Plus simplement: lorsque Jospin et la « gauche plurielle » ont gagne les Legislatives en 1997, les Verts ont pose comme condition a leur participation au gouvernement Jospin: vous signez le decret de fermeture de Superphenix sans discuter. 60 milliards de FF ou 9 milliards d’euros partis en fumee pour un simple accord electoral…
Au niveau complexité: les surgenerateurs sont en développement depuis les années 70 avec différents démonstrateurs dans plusieurs pays mais aucun pays n’a jusqu’à présent réussi à atteindre la maturité commerciale. L’avantage c’est la possibilité d’utiliser le combustible usé des autres centrales comme combustible.. tout en produisant du combustible, donc avec retraitement cela permettrait de « fermer le cycle du combustible ». C’est pour ça qu’en France, on considère les crayons usés non pas comme déchets mais comme du combustible potentiel… mais ce n’est vrai que si une filière de surgenerateurs existe, ce qui pas encore le cas même après 50 ans d’expérimentation.… Lire plus »

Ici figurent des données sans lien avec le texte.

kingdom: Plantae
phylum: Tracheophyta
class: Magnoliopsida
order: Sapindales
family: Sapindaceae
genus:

L’autre « petit » inconvenient de taille, c’est la production du plutonium dans les surgenerateurs, donc le problème de la prolifération des armes nucléaires. Imaginez un petit instant la France ou les États-Unis vendre un surgenerateurs à l’Iran: cela reviendrai à lui fournir ce qui lui manque pour construire sa bombe.
Merci pour les deux compléments très instructifs. On pourrait espérer qu’une filière qui n’aurait pas d’espoir d’atteindre une maturité commerciale (c’est-à-dire y compris parvenir à la rentabilité) soit suffisamment attractive en termes de stratégie et d’avantage environnemental pour finalement aboutir à quelques réacteurs dans le monde.